Aside from basic OS capabilities, the other big question here is whether the Android app ecosystem is mature enough to support this use case. Or, in the future some “pure” Android laptop and/or an Android-based Chromebook. And that’s mixed, frankly. Google has spent years asking and begging developers to support bigger displays thanks to the rise of Android tablets, Chromebooks, and foldables. But Apple has had much more success with this on the iPad.

I use Brave, of course, but it displays the mobile versions of websites by default. You can enable desktop view on a site-by-site basis, which is a hassle. Or you can configure the browser to always use desktop view, which I don’t necessarily want when using the phone normally. A better option would be to automatically use mobile view on the phone and desktop view on the external display, but I don’t see that and I’m not sure who is to blame, Google or Brave. (Brave does have a nice option for enabling multiple browser windows, which is useful in Desktop Mode.)

Looking at Chrome, I see the same interface and options for displaying mobile/desktop views, so I assume Brave just took what it could from Chromium. But this is the type of ecosystem issue that still dogs Android a bit. Details matter, etc.

Thinking about what I would need to get work done, I know of good Markdown editors on the iPad, including my favorite, iA Writer. But there’s nothing like that on Android, so I would need to research alternatives. That’s a Paul problem, obviously, and there are Microsoft Word, Google Docs, and other writing solutions. But Word is terrible: It displays a phone UI even in Desktop Mode, and round and round we go.

Here, again, we see the problems with this ecosystem: There is a way to get a semi-normal looking toolbar/ribbon on the bottom of the app, but it won’t display by default, so you have to enable editing and then click a button to get it there. Silly.
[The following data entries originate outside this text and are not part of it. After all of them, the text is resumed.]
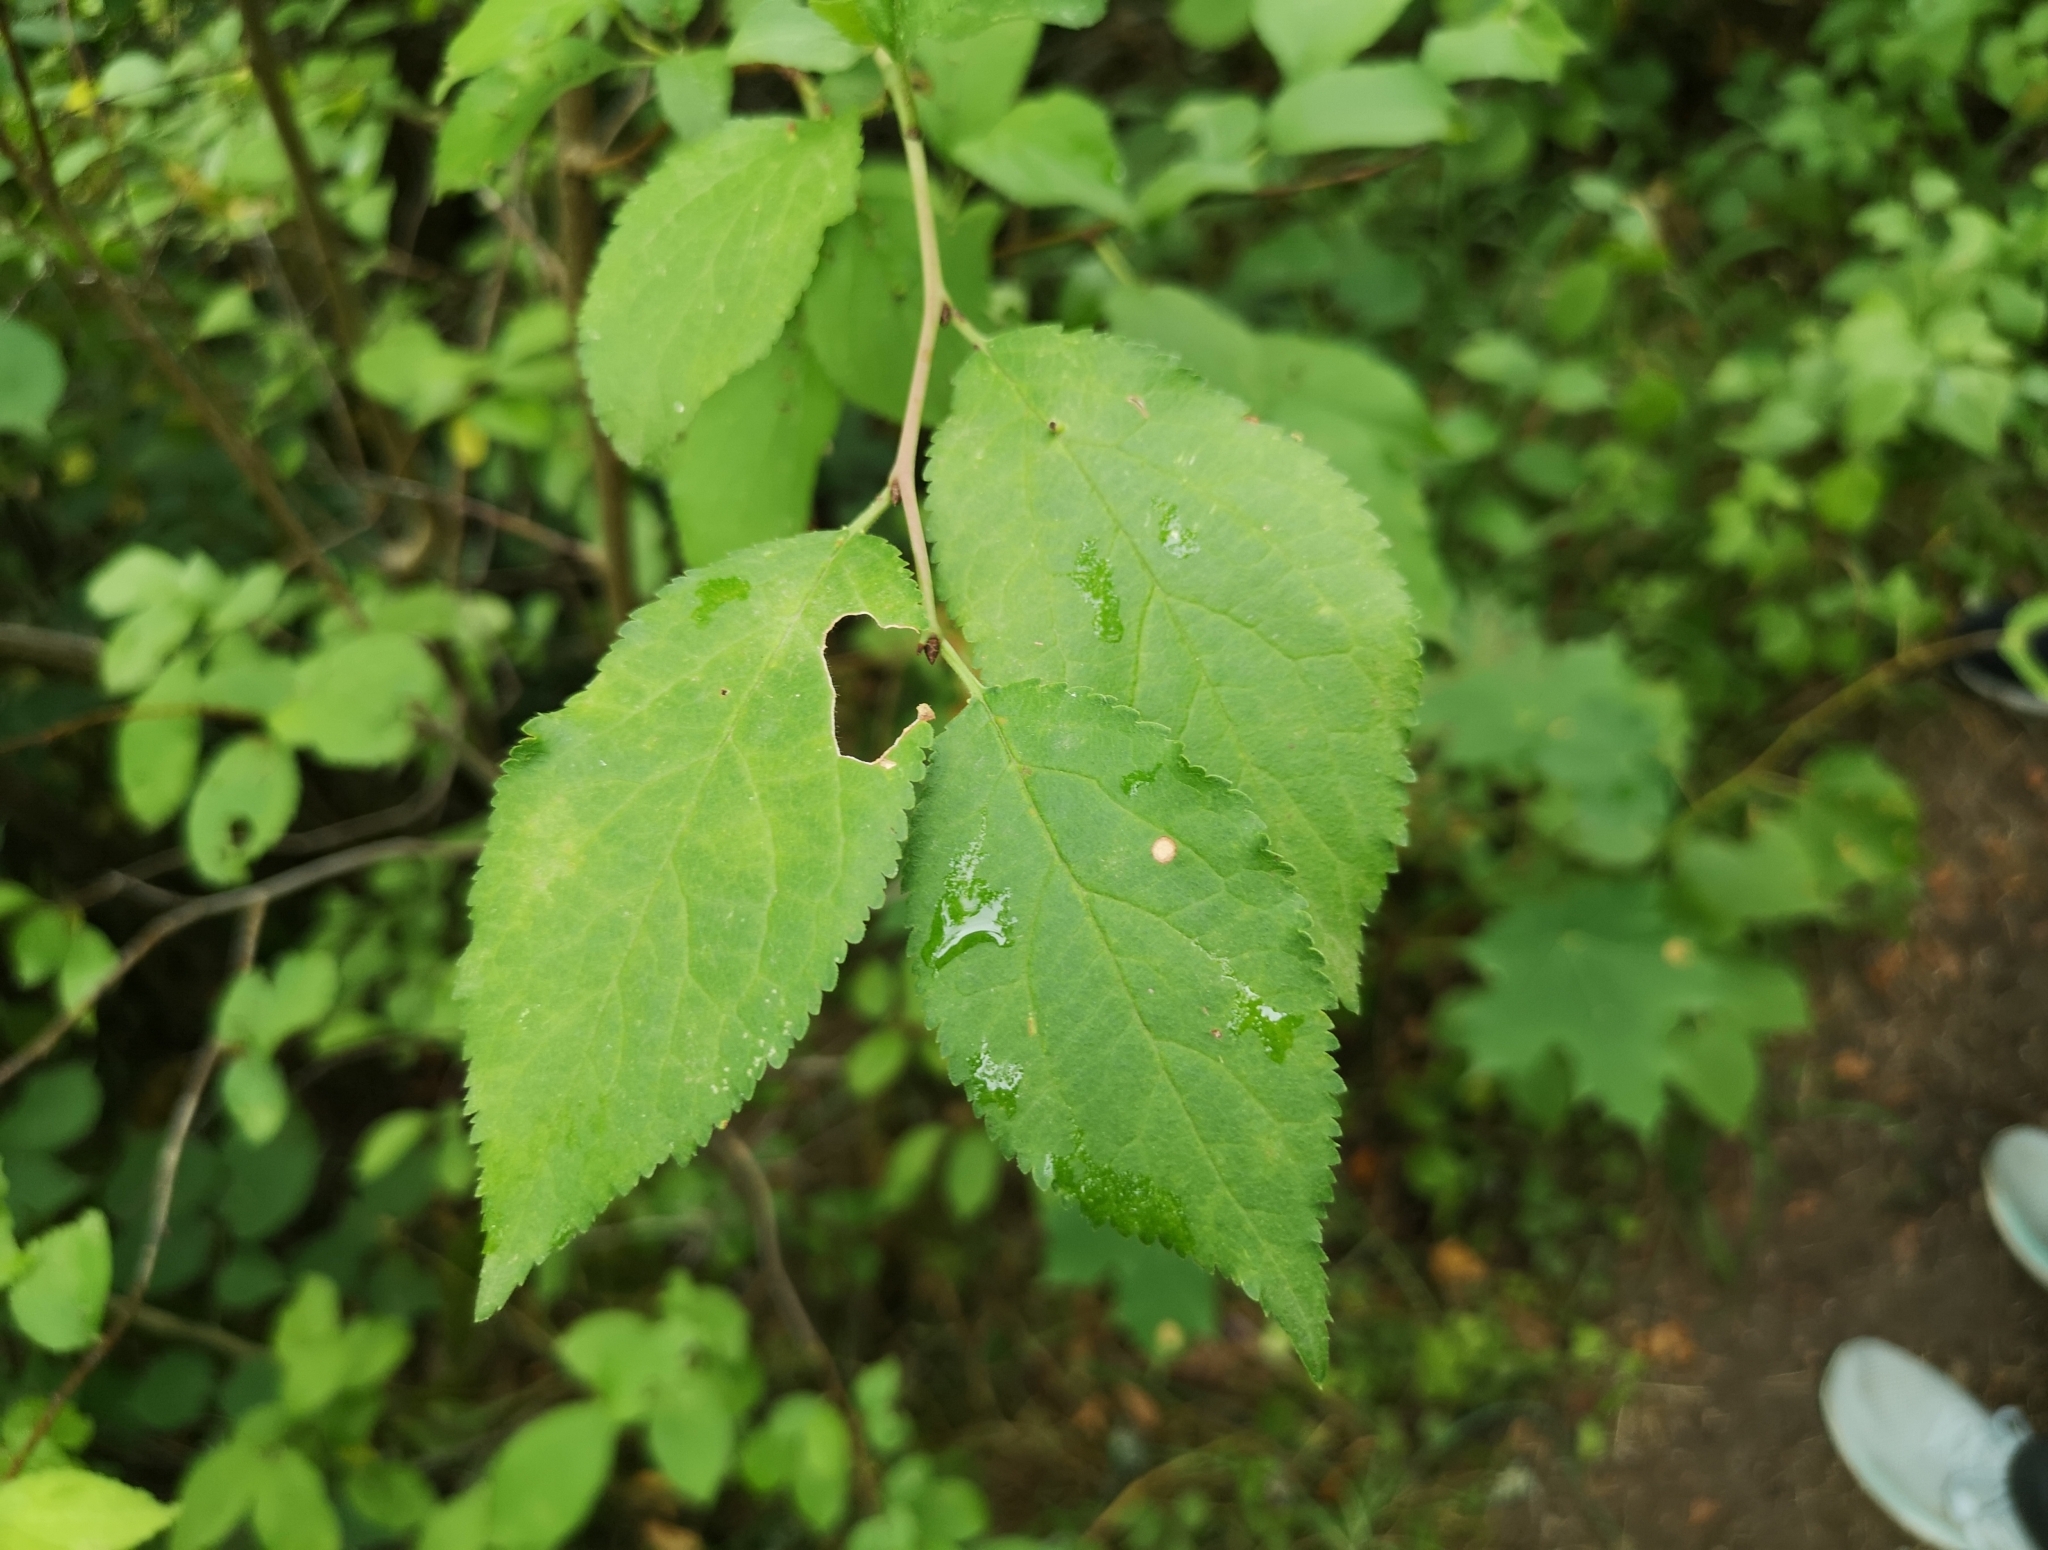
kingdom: Plantae
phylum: Tracheophyta
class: Magnoliopsida
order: Rosales
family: Rosaceae
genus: Prunus
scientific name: Prunus cerasifera
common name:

And not to be beat that topic to death, but in looking at the apps I might want to use in Desktop Mode, I kept running into similar problems. Notion displays a phone-like toolbar at the bottom, for example, but there’s no navigation bar like the one we see on the web, the desktop, and, yes, the iPad. Worse, the app doesn’t even work in Desktop Mode: I can’t open a note or create a new note anyway.

Next steps

To be clear, Desktop Mode requires you to enable Developer Mode first, so this is hardly a mainstream activity. So Google has time to get it right, and I would imagine that as it proceeds through the quarterly QPR updates to Android 16, it will take steps to improve this feature. Once it’s where it needs to be, we can start thinking about docking scenarios and native Android laptops and Chromebooks. And tablets, actually, he writes while looking disappointedly at the Pixel Tablet over there that will never see a hardware upgrade. For some reason.

Until and if that happens, the iPad offers a mainstream and high-quality laptop experience right now. And that’s a threat Google needs to answer.